• What the exercise asks
Report every line below that carries the word "table".

• Recorded data
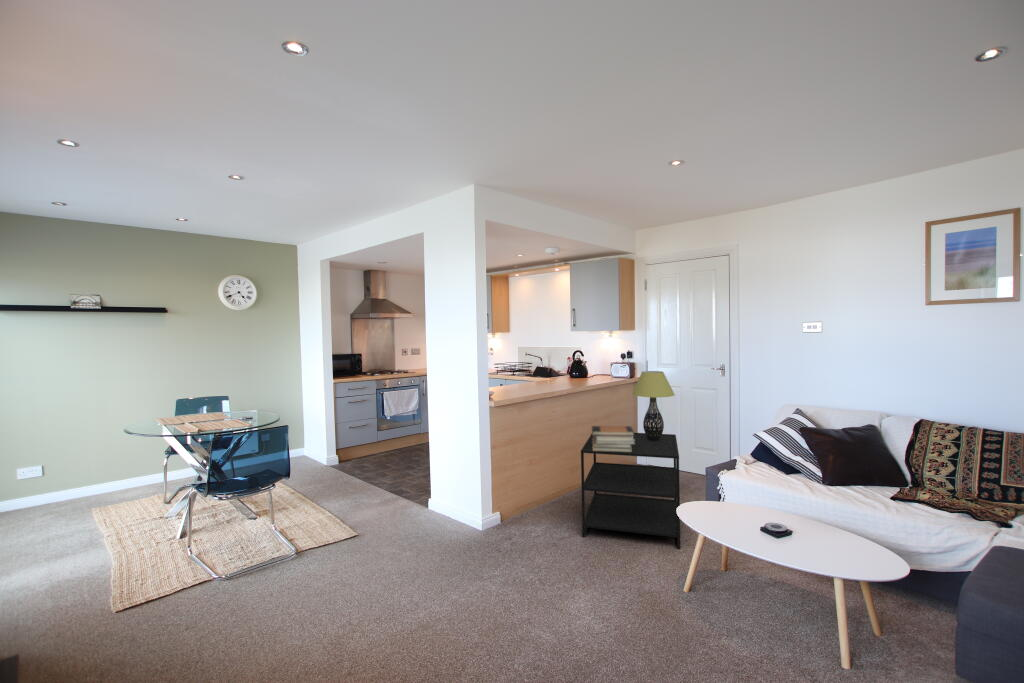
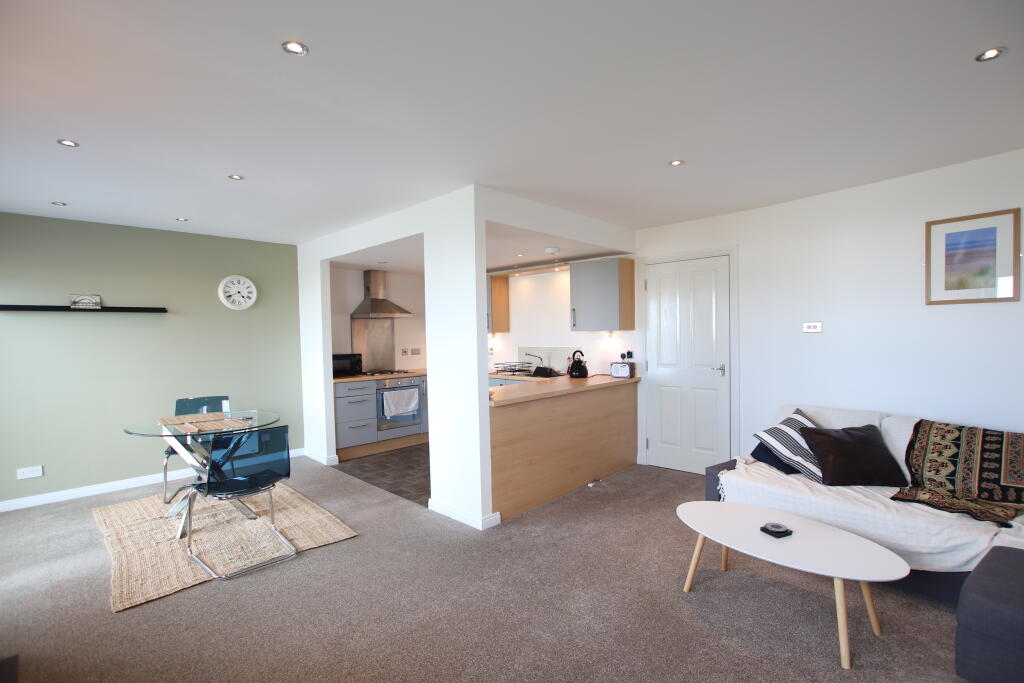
- side table [580,432,681,550]
- table lamp [631,370,676,441]
- book stack [591,425,635,452]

• The answer
- side table [580,432,681,550]
- table lamp [631,370,676,441]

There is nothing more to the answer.